Eslake joins a number of other economists this camp. This group believes the non-mining sectors have not been as responsive as expected to recent interest-rate cuts.

And with an Australian dollar that is still relatively high and a mining boom that has passed its peak, Australia faces a real risk to its growth levels.

With an austere budget, the closure of Ford's Australian manufacturing plants and a warring parliament, it's not surprising that this rather gloomy forecast has resonated among the Australian business and consumer sectors.

But there are optimists just as there are doomsayers. While HSBC has revised its growth forecasts lower, the bank does not see an impending recession.
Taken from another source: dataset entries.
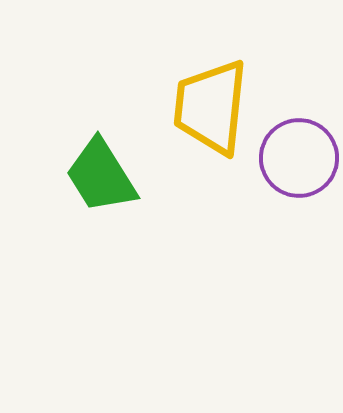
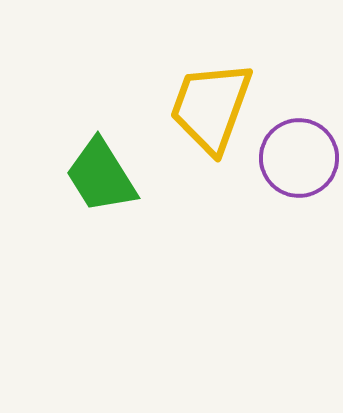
yellow trapezoid: rotated 14 degrees clockwise
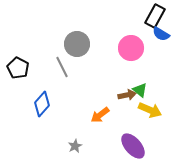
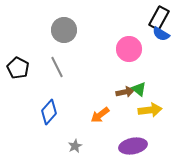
black rectangle: moved 4 px right, 2 px down
gray circle: moved 13 px left, 14 px up
pink circle: moved 2 px left, 1 px down
gray line: moved 5 px left
green triangle: moved 1 px left, 1 px up
brown arrow: moved 2 px left, 3 px up
blue diamond: moved 7 px right, 8 px down
yellow arrow: rotated 30 degrees counterclockwise
purple ellipse: rotated 60 degrees counterclockwise
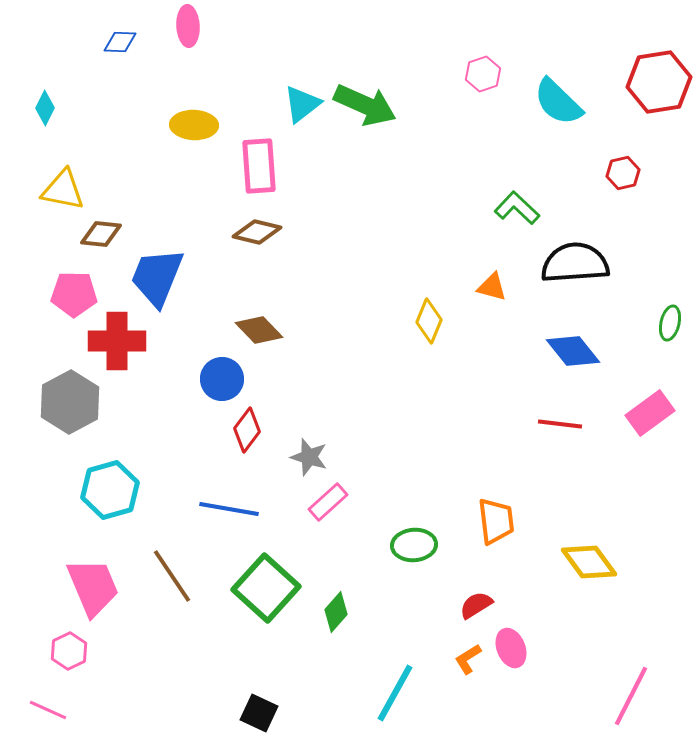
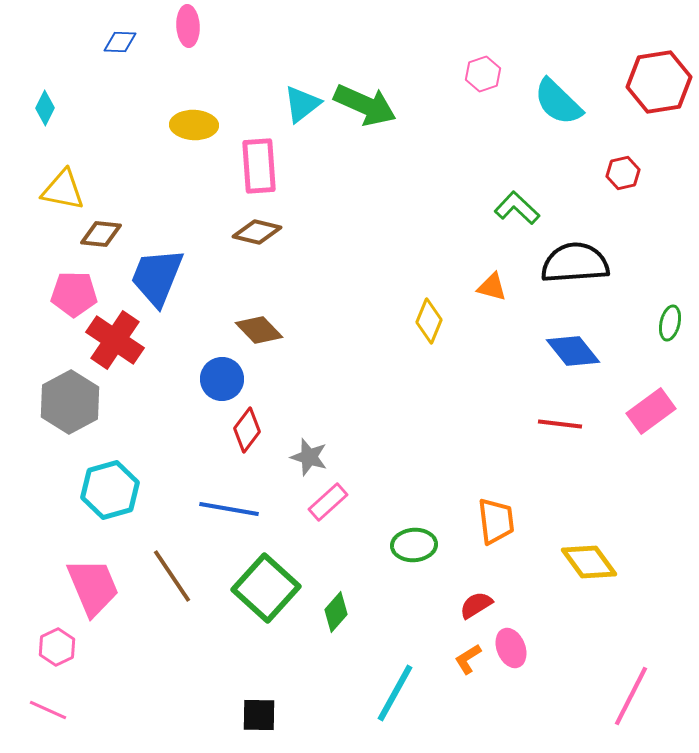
red cross at (117, 341): moved 2 px left, 1 px up; rotated 34 degrees clockwise
pink rectangle at (650, 413): moved 1 px right, 2 px up
pink hexagon at (69, 651): moved 12 px left, 4 px up
black square at (259, 713): moved 2 px down; rotated 24 degrees counterclockwise
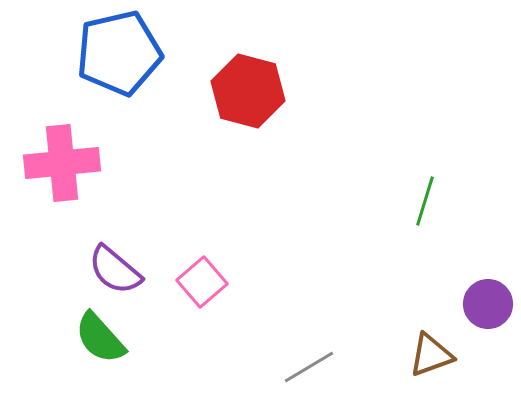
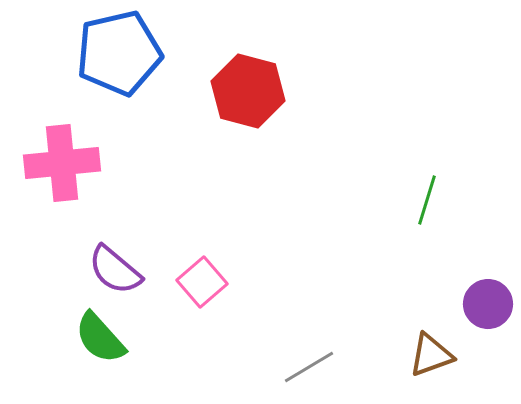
green line: moved 2 px right, 1 px up
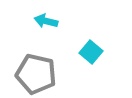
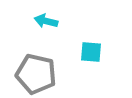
cyan square: rotated 35 degrees counterclockwise
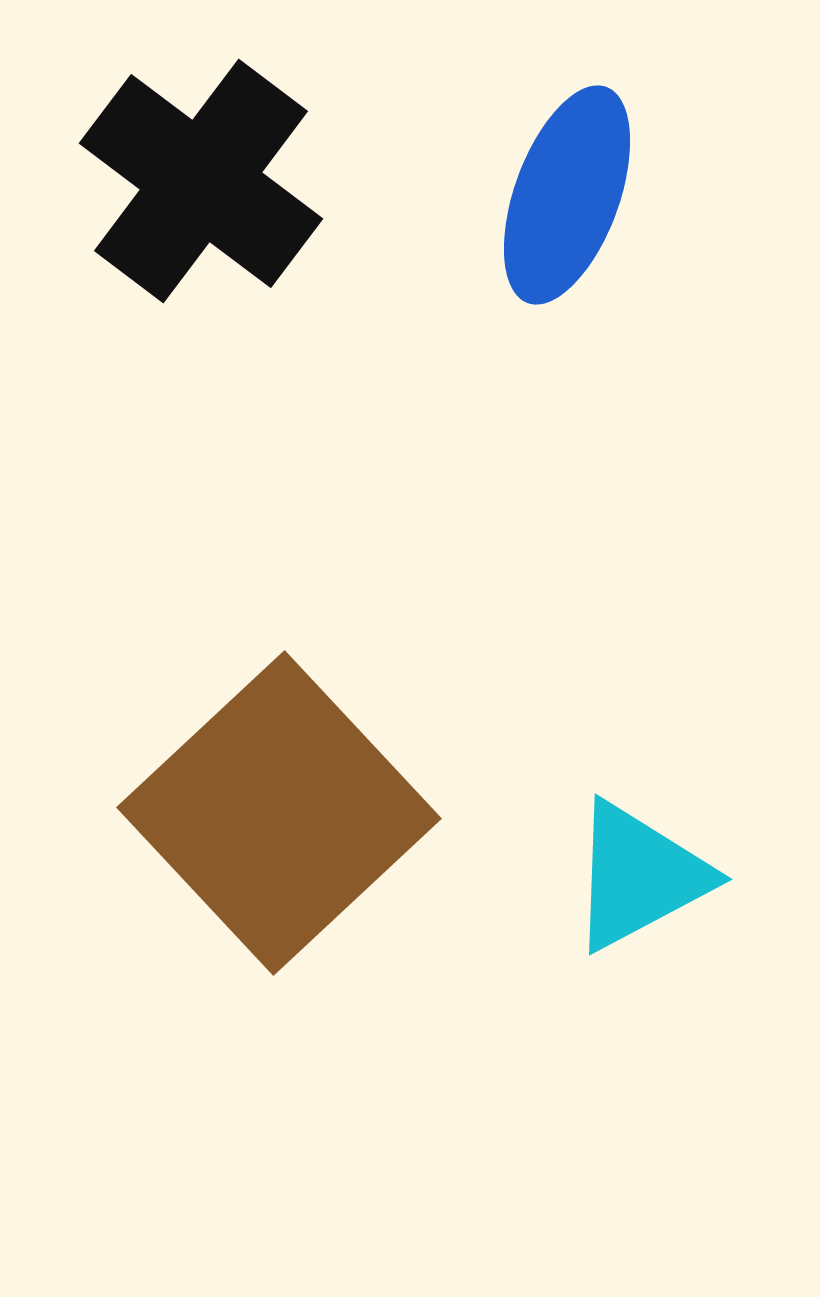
A weaker recovery in Asia, the slower-than-expected rebalancing from mining to non-mining, and a persistently high Australian dollar has pushed down HSBC's growth forecasts for 2013 from 2.9 per cent to 2.5 per cent. For 2014, HSBC has revised its forecasts from 3.1 per cent to 2.8 per cent.

Despite the lower growth forecasts, HSBC chief economist Paul Bloxham is "cautiously optimistic". Although households and the housing market have been slow to react to the interest-rate cuts, Bloxham is confident that demand will eventually lift.

Bloxham notes that the mining sector still comprises less than 20 per cent of the economy.

"While the doomsayers are suggesting that the end of the mining investment boom will leave the economy with little to replace it, we remain cautiously optimistic that the other 80 per cent of the economy will be able to grow sufficiently to maintain solid growth in Australia," he says.

"We expect low rates to continue to lift household demand, despite the fact the latest GDP numbers suggest this has been slow to get going. We are not forecasting an impending recession."

Bloxham predicts a fall in the Australian dollar and further interest-rate cuts will eventually support a rebalancing of Australia's growth.

AMP Capital head of investment strategy Shane Oliver is similarly optimistic. In fact, Oliver has four reasons to be positive about the Australian economy.

Like Bloxham, Oliver says lower interest rates are gradually starting to work.